A man seeking post-conviction relief from a nearly two-year contempt sentence did not persuade the Indiana Court of Appeals that his counsel was ineffective, though one judge on the panel noted her vote would have been different if the case were in a different procedural posture.
Bobby Wine v. State of Indiana, 19A-PC-2268, began in July 2012, when Bobby Wine was convicted of Class B felony dealing in a controlled substance.
During his trial, the Wabash Circuit Court found Wine in direct criminal contempt on five occasions and sentenced him to an aggregate of 900 days for the contempt, which included loud, disrespectful and sarcastic remarks, arguing with the judge, and complaining about his counsel. Wine was removed from the courtroom on several occasions, and after the first disruption, he was warned that “for each and every contempt, [Wine] will suffer 180 days in the Wabash County Jail. Each and every one, consecutive.”
Wine appealed, and the Indiana Court of Appeals in 2014 found that the record supported only four episodes of contempt. The 180-day sentences for each episode were upheld, but his aggregate sentence was reduced to 720 days for the four counts.
Also in 2014, the COA upheld Wine’s underlying dealing charge.
Then in June 2019, Wine filed an amended petition for post-conviction relief, claiming ineffective assistance of trial and appellate counsel. Specifically, he argued his attorneys should have objected to the length of his contempt sentence because the instances of contempt were part of a single episode.
The trial court denied the PCR motion, and the Indiana Court of Appeals upheld the denial Wednesday.
After declining the state’s cross-appeal to dismiss the cause for lack of subject-matter jurisdiction, Judge Robert Altice first addressed Wine’s ineffective assistance of trial counsel claim. Wine based that claim on Codispoti v. Pennsylvania, 481 U.S. 506 (1974), where the U.S. Supreme Court held that multiple instances of contempt cannot be “separate offenses” if they “arose from a single trial, were charged by a single judge, and were tried in a single proceeding.”

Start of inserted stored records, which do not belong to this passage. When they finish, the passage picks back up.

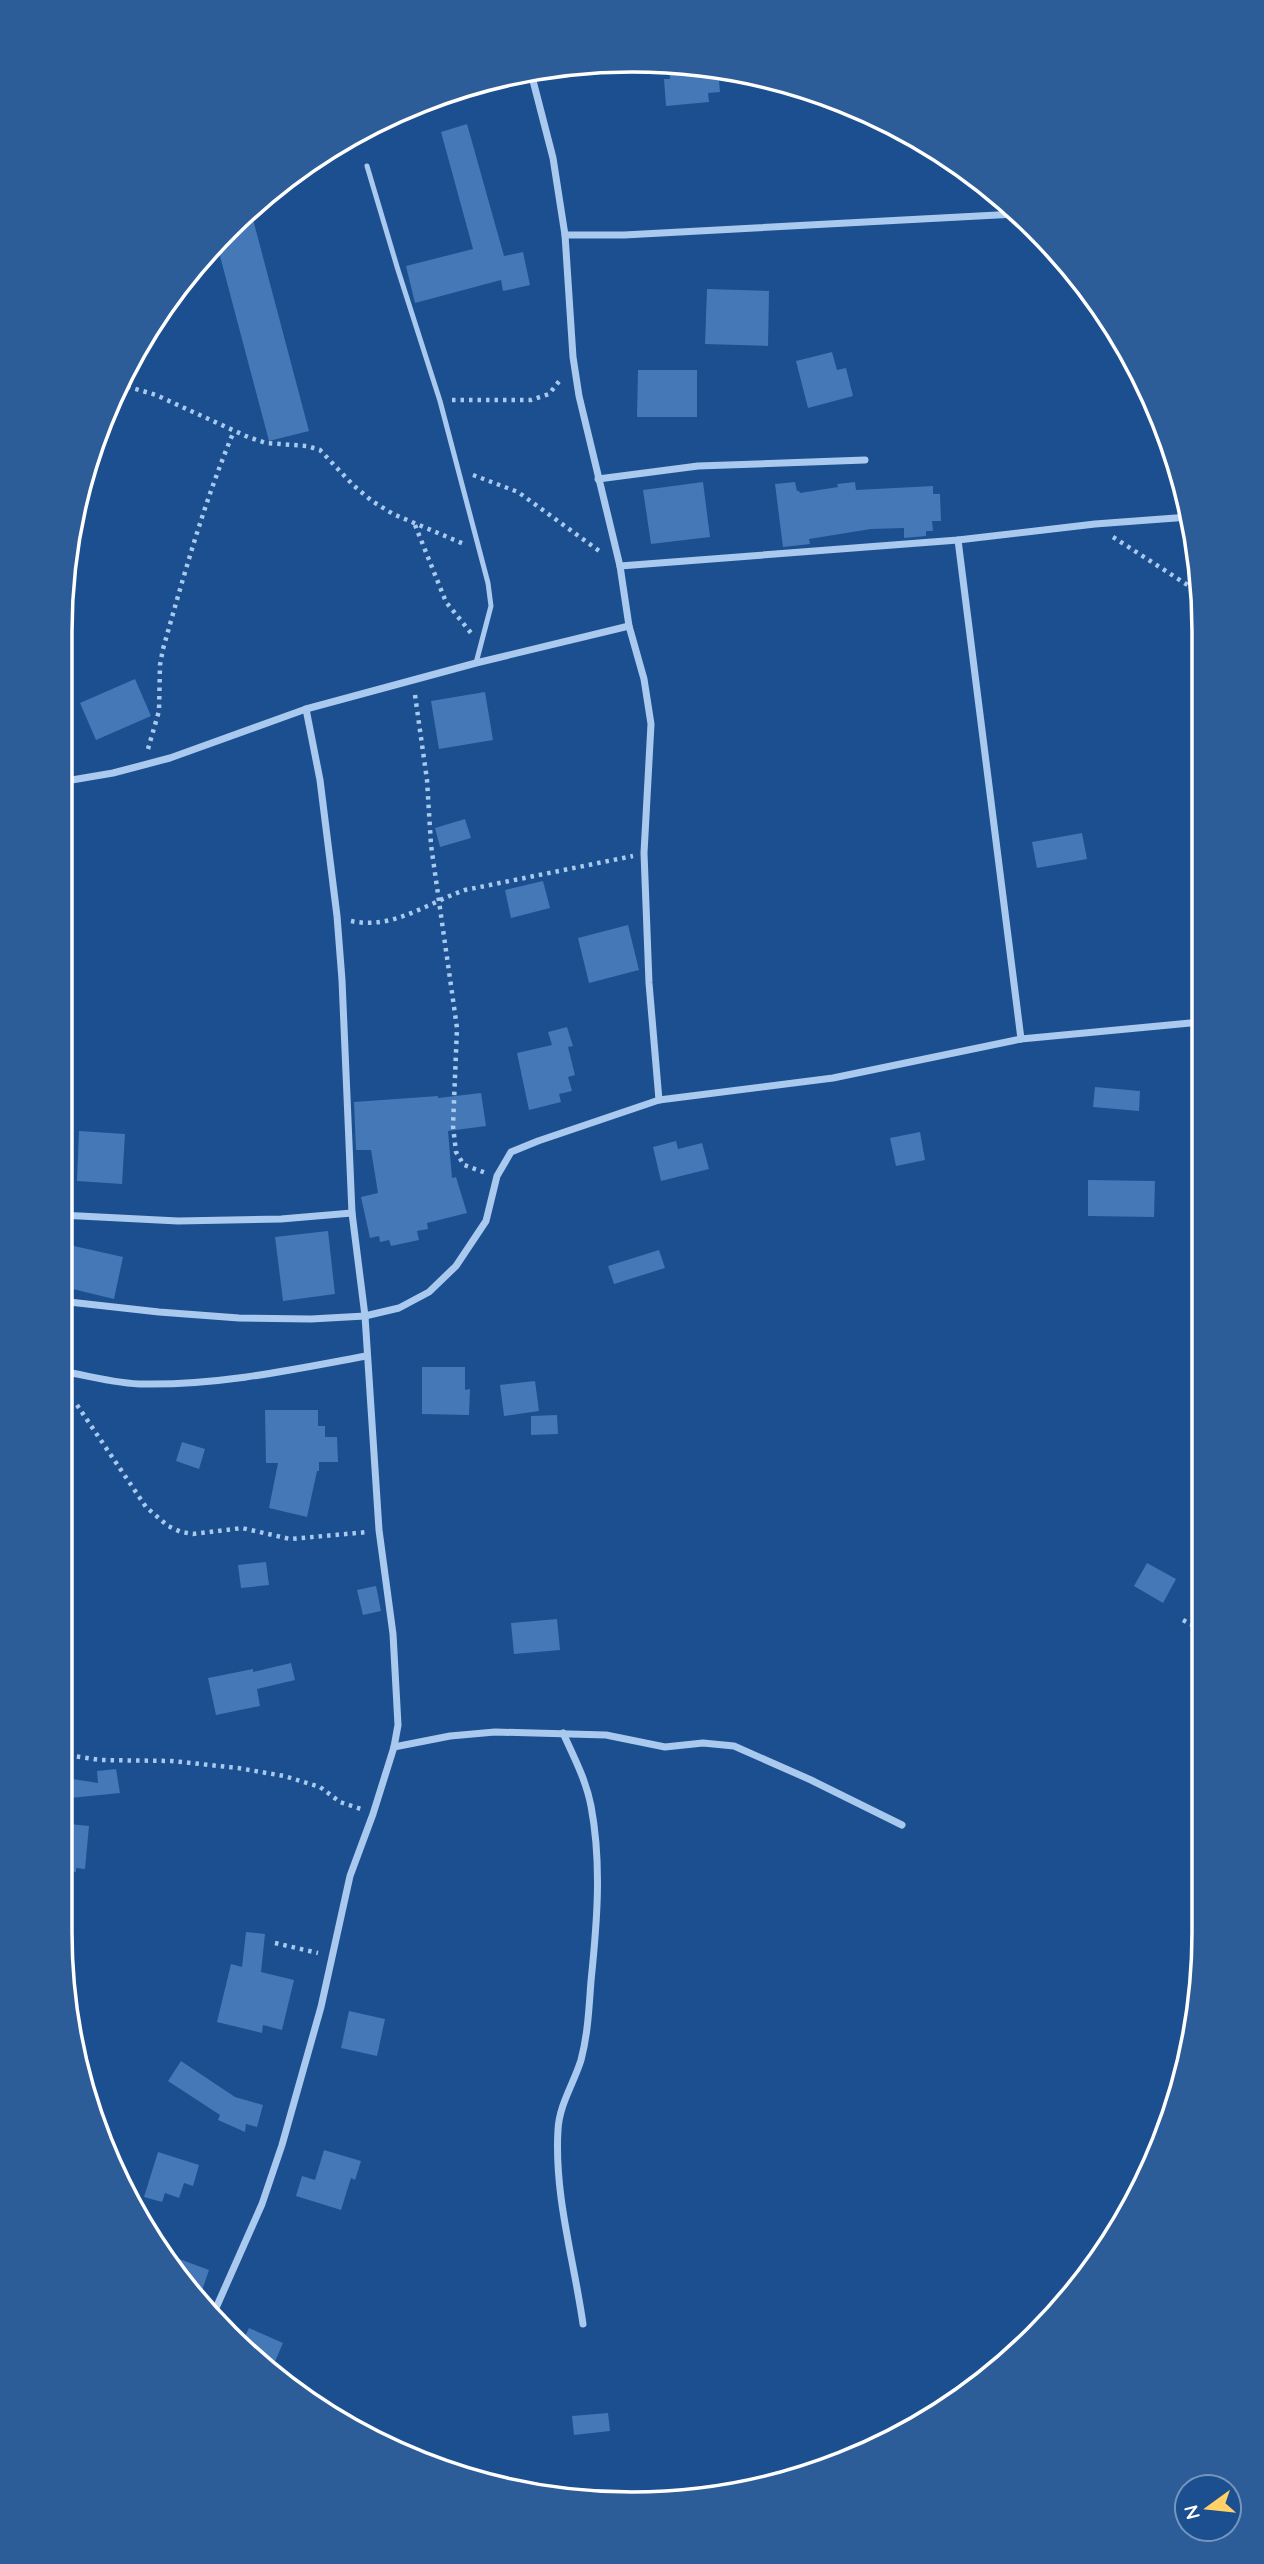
<svg xmlns="http://www.w3.org/2000/svg" width="1264" height="2564" viewBox="0 0 1264 2564" font-family="Quicksand,sans-serif">
<style>
.building{fill:#4478b7}
.lines{fill:none;stroke-linecap:round;stroke-linejoin:round}
.path{stroke:#a9c9ee;stroke-width:4.5;stroke-dasharray:3.5 5;stroke-linecap:butt}
.lane{stroke:#a9c9ee;stroke-width:5}
.street{stroke:#a9c9ee;stroke-width:7}
.rim{fill:none;stroke:#fff;stroke-width:3.5}
</style>
<rect width="100%" height="100%" fill="#1b4f8f"/>
<!-- building -->
<g class="building">
<polygon points="668,63 718,68 720,92 708,93 709,102 666,106 664,79 670,79"/>
<polygon points="467,124 504,256 523,252 530,285 503,291 501,280 415,303 406,266 473,249 441,132"/>
<polygon points="250,208 309,431 269,441 216,241 227,227"/>
<polygon points="707,289 769,291 768,346 705,344"/>
<polygon points="832,352 837,370 846,368 853,396 808,408 796,361"/>
<polygon points="638,370 697,370 697,417 637,417"/>
<polygon points="703,482 710,537 651,544 643,490"/>
<polygon points="795,482 797,491 799,491 800,493 838,487 837,484 855,482 856,490 933,486 933,494 940,494 941,521 932,521 933,531 926,531 926,536 904,538 904,528 871,529 809,539 810,544 783,547 775,484"/>
<polygon points="135,679 151,716 96,740 80,703"/>
<polygon points="485,692 493,740 439,749 431,701"/>
<polygon points="465,819 471,838 440,847 435,828"/>
<polygon points="1082,833 1087,859 1037,868 1032,842"/>
<polygon points="543,881 550,908 511,918 505,890"/>
<polygon points="628,925 639,970 589,983 578,938"/>
<polygon points="567,1027 573,1046 568,1047 575,1075 568,1077 572,1091 559,1094 561,1102 529,1110 517,1053 552,1045 548,1032"/>
<polygon points="1095,1087 1140,1091 1139,1111 1093,1107"/>
<polygon points="481,1093 486,1126 448,1131 452,1178 456,1177 467,1213 427,1223 428,1229 417,1231 419,1240 391,1246 389,1240 380,1242 379,1236 370,1238 361,1197 378,1193 371,1150 356,1150 354,1102 438,1096 438,1098"/>
<polygon points="79,1131 125,1134 122,1184 77,1181"/>
<polygon points="920,1132 925,1160 896,1166 890,1138"/>
<polygon points="676,1141 678,1149 702,1143 709,1169 661,1181 653,1147"/>
<polygon points="1088,1180 1155,1181 1154,1217 1088,1216"/>
<polygon points="328,1231 335,1294 283,1301 275,1237"/>
<polygon points="65,1244 123,1257 114,1299 60,1286 60,1267"/>
<polygon points="659,1250 665,1268 614,1284 608,1266"/>
<polygon points="422,1367 465,1367 465,1390 470,1389 469,1415 422,1414"/>
<polygon points="535,1381 539,1411 504,1416 500,1385"/>
<polygon points="265,1410 318,1410 318,1426 325,1426 325,1437 337,1437 338,1462 319,1462 319,1471 317,1471 307,1517 269,1508 278,1463 266,1463"/>
<polygon points="557,1415 558,1434 531,1435 531,1416"/>
<polygon points="182,1442 205,1449 199,1469 176,1461"/>
<polygon points="266,1562 269,1585 241,1588 238,1565"/>
<polygon points="1147,1563 1176,1579 1163,1603 1134,1586"/>
<polygon points="376,1586 381,1611 363,1615 357,1590"/>
<polygon points="557,1619 560,1650 514,1654 511,1623"/>
<polygon points="291,1663 295,1680 257,1689 260,1706 216,1715 208,1678 253,1669 253,1672"/>
<polygon points="116,1769 120,1793 60,1799 60,1777 98,1783 97,1771"/>
<polygon points="60,1823 89,1826 85,1869 76,1868 76,1872 60,1870"/>
<polygon points="246,1932 265,1934 261,1972 294,1980 282,2030 263,2025 262,2033 217,2022 231,1964 242,1967"/>
<polygon points="349,2011 385,2019 377,2056 341,2048"/>
<polygon points="181,2061 235,2097 263,2105 257,2127 246,2124 245,2132 218,2120 220,2115 168,2081"/>
<polygon points="324,2150 361,2161 355,2180 351,2178 341,2210 296,2196 302,2176 315,2180"/>
<polygon points="158,2152 199,2165 193,2186 184,2183 179,2198 165,2193 162,2202 144,2197"/>
<polygon points="163,2253 209,2270 198,2302 178,2281"/>
<polygon points="249,2328 283,2343 270,2373 254,2362 240,2347"/>
<polygon points="608,2413 610,2431 574,2435 572,2416"/>
</g>
<g class="lines">
<!-- path -->
<g class="path">
<polyline points="119,384 156,395 248,437 266,443 307,446 320,450 353,485 372,501 393,514 464,544"/>
<polyline points="452,400 531,400 549,394 561,379"/>
<polyline points="473,475 518,492 602,553"/>
<polyline points="415,525 446,602 471,633"/>
<polyline points="1113,537 1200,593"/>
<polyline points="415,695 427,780 431,845 457,1028 453,1126 456,1152 464,1165 486,1173"/>
<path d="M148 749 159 711 160 665 163 649C184 575 204 502 234 431"/>
<path d="M351 921C393 930 427 903 465 890L633 856"/>
<polyline points="77,1405 146,1507 168,1526 181,1532 193,1534 242,1528 290,1539 368,1532"/>
<polyline points="1183,1620 1203,1631"/>
<polyline points="60,1754 100,1760 172,1761 238,1768 284,1776 320,1787 340,1802 361,1809"/>
<polyline points="275,1943 318,1953"/>
</g>
<!-- lane -->
<polyline class="lane" points="367,166 398,270 440,401 488,583 491,606 476,663"/>
<!-- street -->
<g class="street">
<polyline points="530,69 553,158 565,235 573,357 579,396 620,566 629,626 644,679 651,724 644,853 649,983 659,1100"/>
<polyline points="565,235 624,235 1016,214"/>
<polyline points="598,479 698,466 865,460"/>
<polyline points="958,540 1021,1039"/>
<polyline points="620,566 958,540 1095,524 1189,517"/>
<polyline points="60,782 113,773 170,758 306,709 476,663 629,626"/>
<polyline points="60,1215 178,1221 281,1219 352,1213"/>
<polyline points="60,1301 159,1312 239,1318 311,1319 365,1316 399,1308 429,1292 456,1266 486,1221 497,1176 511,1152 538,1141 659,1100 833,1078 1021,1039 1201,1022"/>
<path d="M60 1371C87 1375 116 1384 144 1384 221 1385 291 1370 366 1356"/>
<polyline points="60,1423 67,1372 60,1322"/>
<path d="M563 1733C574 1757 586 1780 591 1806 602 1864 597 1923 591 1981 589 2007 588 2034 581 2060 574 2083 559 2105 558 2130 554 2195 574 2260 583 2324"/>
<polyline points="394,1747 450,1736 495,1732 606,1735 665,1747 703,1743 734,1746 811,1780 902,1825"/>
<polyline points="212,2317 262,2204 282,2145 321,2007 350,1876 373,1814 394,1747 398,1725 393,1634 379,1530 365,1316 352,1213 342,980 337,916 320,780 306,709"/>
</g>
</g>
<!-- crop -->
<path d="M0 0H1264V2564H0ZM632 72H632A560 560 0 0 1 1192 632V1932A560 560 0 0 1 632 2492H632A560 560 0 0 1 72 1932V632A560 560 0 0 1 632 72Z" fill="#2d5d98" fill-rule="evenodd"/>
<path class="rim" d="M632 72H632A560 560 0 0 1 1192 632V1932A560 560 0 0 1 632 2492H632A560 560 0 0 1 72 1932V632A560 560 0 0 1 632 72Z"/>
<!-- north arrow -->
<g transform="translate(1208 2508) rotate(255)"><circle r="33" fill="#1b4f8f" stroke="#7695bc" stroke-width="2"/>
<path d="M0-5L12 26L0 18L-12 26Z" fill="#ffd166"/>
<text y="-10" font-size="19" font-weight="bold" text-anchor="middle" fill="#ffffff">N</text>
</g>
</svg>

But “(u)nlike Codispoti, there was no ‘post-verdict’ adjudication of Wine’s contemptuous episodes,” Altice wrote. “Rather, the trial court imposed a sentence of 180 days on each count immediately after determining that Wine had committed a particular contemptuous act. As a result, the rule set forth in Codispoti is not instructive here, and Wine has failed to show that an objection to the length of his sentence on this basis would have been sustained.”
Similarly, the COA rejected Wine’s reliance on Mockbee v. State, 80 N.E.3d 917, 922-923 (Ind. Ct. App. 2017), which was decided after Wine’s direct appeal.
“In sum, we do not find Wine’s reliance on Codispoti or Mockbee controlling in these circumstances,” Altice wrote. “Mockbee had not been decided at the time of Wine’s direct appeal, and the record supports the conclusion that Wine committed separate acts of criminal contempt over the court of his three-day jury trial. For these reasons, Wine has failed to show that an objection to the 720-day aggregate sentence on this basis would have been sustained.”
Wine’s claim of ineffective assistance of appellate counsel failed for the same reason, Altice wrote – that is, his cases involved multiple instances of contempt, not one episode.
Judge Melissa May wrote a separate opinion in which she concurred in result, but wrote separately “to address the State’s argument that Wine’s appeal should be dismissed and to emphasize the importance that the procedural posture played in determining my vote.”
In her opinion, May agreed with Altice and Judge Elizabeth Tavitas that the state’s argument for dismissal – that PCR rules do not apply to criminal contempt, creating a lack of subject matter jurisdiction – should be rejected. But if the case were up on direct appeal, May would have voted to remand.
“In that situation, the trial court could choose to modify Wine’s sentence to 180 days on the grounds that because the contempt findings and imposition of sanctions occurred in such quick succession, they amount to only one episode of contempt,” May wrote. “… Or, the trial court could conduct a jury trial on the multiple charges of contempt, and if the jury found Wine guilty, the court could impose a sentence greater than six months.”
But, May continued, “Wine’s appeal in the case at bar follows the denial of his petition for post-conviction relief on the basis that both his trial counsel and his appellate counsel were ineffective for not arguing that Wine was entitled to a jury trial. … I vote to affirm the denial of Wine’s petition for postconviction relief because there was not any Indiana case law available at the time of Wine’s trial or his direct appeal to indicate Wine was entitled to a jury trial before the court imposed sentences for contempt which totaled over 180-days.”